An attendee asked if EPA requests data about engineering controls and if it also asks for worker exposure monitoring data. EPA stated that if companies already have that data, then they should provide them and EPA will evaluate them with the PMN. When asked what default EPA uses for wastewater emissions in absence of data, EPA responded that it does not have a default that applies across the board. An attendee asked if EPA is considering providing training on the Chemical Screening Tool for Exposures and Environmental Releases (ChemSTEER) so that submitters can better provide data. EPA stated that training was provided in the past through the Sustainable Futures Program. EPA understands that there is strong interest on both sides to resume training, and it is evaluating its internal resources.
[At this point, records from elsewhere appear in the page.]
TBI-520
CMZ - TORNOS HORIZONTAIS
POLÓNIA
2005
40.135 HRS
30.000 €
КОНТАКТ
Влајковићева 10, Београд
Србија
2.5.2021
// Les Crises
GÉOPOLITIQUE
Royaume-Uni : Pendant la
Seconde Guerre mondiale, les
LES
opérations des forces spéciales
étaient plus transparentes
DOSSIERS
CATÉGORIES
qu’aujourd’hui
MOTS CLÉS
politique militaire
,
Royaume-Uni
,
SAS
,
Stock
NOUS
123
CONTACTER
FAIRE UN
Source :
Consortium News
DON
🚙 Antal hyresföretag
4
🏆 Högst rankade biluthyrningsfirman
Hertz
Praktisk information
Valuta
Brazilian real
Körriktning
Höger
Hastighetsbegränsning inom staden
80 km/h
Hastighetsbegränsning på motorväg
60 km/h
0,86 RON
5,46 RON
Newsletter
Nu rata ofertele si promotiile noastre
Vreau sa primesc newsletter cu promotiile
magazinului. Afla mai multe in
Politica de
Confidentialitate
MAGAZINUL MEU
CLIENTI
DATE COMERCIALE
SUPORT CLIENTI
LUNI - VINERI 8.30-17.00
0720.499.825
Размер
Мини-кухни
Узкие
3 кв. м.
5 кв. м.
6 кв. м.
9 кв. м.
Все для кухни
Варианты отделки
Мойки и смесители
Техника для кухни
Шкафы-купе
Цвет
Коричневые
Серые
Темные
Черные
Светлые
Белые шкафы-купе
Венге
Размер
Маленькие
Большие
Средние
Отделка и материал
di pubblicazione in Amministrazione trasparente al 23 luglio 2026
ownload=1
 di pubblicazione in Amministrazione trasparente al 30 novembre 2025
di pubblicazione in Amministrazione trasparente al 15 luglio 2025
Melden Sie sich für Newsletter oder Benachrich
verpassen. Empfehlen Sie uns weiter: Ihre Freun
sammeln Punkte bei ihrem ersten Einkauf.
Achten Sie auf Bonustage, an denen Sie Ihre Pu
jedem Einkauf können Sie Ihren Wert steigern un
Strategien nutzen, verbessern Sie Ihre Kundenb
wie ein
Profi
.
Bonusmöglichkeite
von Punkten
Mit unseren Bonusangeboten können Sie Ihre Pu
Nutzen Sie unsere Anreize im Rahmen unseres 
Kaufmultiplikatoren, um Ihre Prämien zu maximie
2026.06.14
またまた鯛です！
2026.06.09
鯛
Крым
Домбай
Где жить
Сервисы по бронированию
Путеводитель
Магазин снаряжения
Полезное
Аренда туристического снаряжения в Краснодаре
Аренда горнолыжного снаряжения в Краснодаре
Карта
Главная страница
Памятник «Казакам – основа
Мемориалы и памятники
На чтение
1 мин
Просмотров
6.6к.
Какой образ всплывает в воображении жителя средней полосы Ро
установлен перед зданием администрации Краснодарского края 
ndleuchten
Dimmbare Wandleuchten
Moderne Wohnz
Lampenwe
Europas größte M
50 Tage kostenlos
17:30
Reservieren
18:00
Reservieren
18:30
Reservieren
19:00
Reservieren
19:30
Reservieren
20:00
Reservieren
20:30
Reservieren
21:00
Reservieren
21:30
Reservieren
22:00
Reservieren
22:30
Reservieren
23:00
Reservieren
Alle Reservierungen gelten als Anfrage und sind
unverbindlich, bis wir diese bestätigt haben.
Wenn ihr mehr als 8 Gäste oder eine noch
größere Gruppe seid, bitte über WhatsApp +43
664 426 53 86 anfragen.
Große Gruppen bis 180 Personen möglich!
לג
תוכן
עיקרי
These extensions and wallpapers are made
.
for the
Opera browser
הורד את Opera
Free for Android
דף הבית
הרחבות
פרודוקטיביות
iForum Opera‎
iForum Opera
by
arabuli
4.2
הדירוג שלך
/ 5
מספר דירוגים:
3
EPA provided links for additional information. Those links, as well as links to our memoranda, are listed below:
- Slides for the webinar series:
- Supporting materials:
- EPA’s web page: TSCA New Chemicals Engineering Initiative to Increase Transparency and Reduce Rework.
The third and final webinar on how submitters can improve their PMNs and LVEs provided few novel points for experienced submitters. EPA pointed out common omissions and provided additional details on areas that it frequently sees inadequate data in submissions. EPA reiterated the importance of providing a basis for estimates and reiterated that submitters are required to provide all known or reasonably ascertainable information with the submission. In particular, EPA requested that if a data element is not known or reasonably ascertainable, that submitters make a statement to that effect, so it is clear to EPA that the information was not simply omitted.
As we have long counseled clients, providing robust submissions with well-supported facts (such as how a release quantity was derived, not just providing the final estimate) for all the phases of a chemical’s lifecycle is vital to achieving timely, accurate review. Submitters are advised to re-review EPA’s Points to Consider document for additional information on what to include.
We are also of the view that submitters should request EPA’s new chemicals reports (notably the engineering, exposure, health, and ecotoxicity reports) that form the basis of EPA’s risk conclusion. While it may be difficult for many submitters to understand and interpret those reports until EPA restarts its Sustainable Futures training, those reports do allow experienced reviewers to trace the basis for EPA’s risk assessment, and can form the basis for additional testing, correcting misinterpretations or miscommunications between the submitter and EPA, or identifying errors in EPA’s assessment.
We do appreciate that EPA is engaging in outreach to stakeholders with a wide variety of experience, so providing some basic information is justified. It is in everybody’s interest that initial submissions are robust and as complete as possible to minimize opportunities for rework or resubmission. Submitters should avoid submitting to “start the clock” on the review period with the intention of providing additional information later. EPA has the authority to reset the review period depending on how extensive and material the additional information is. Even if EPA does not reset the review period, EPA is currently putting rework at a lower priority than new submissions. Submitters are much better off waiting until the submission is complete.
We had hoped that EPA would provide additional insight into how and under what circumstances EPA will use submitted, well-supported details to limit the conditions of use that EPA views as reasonably foreseen, but EPA has yet to provide any clarity on how it evaluates reasonably foreseen conditions of use.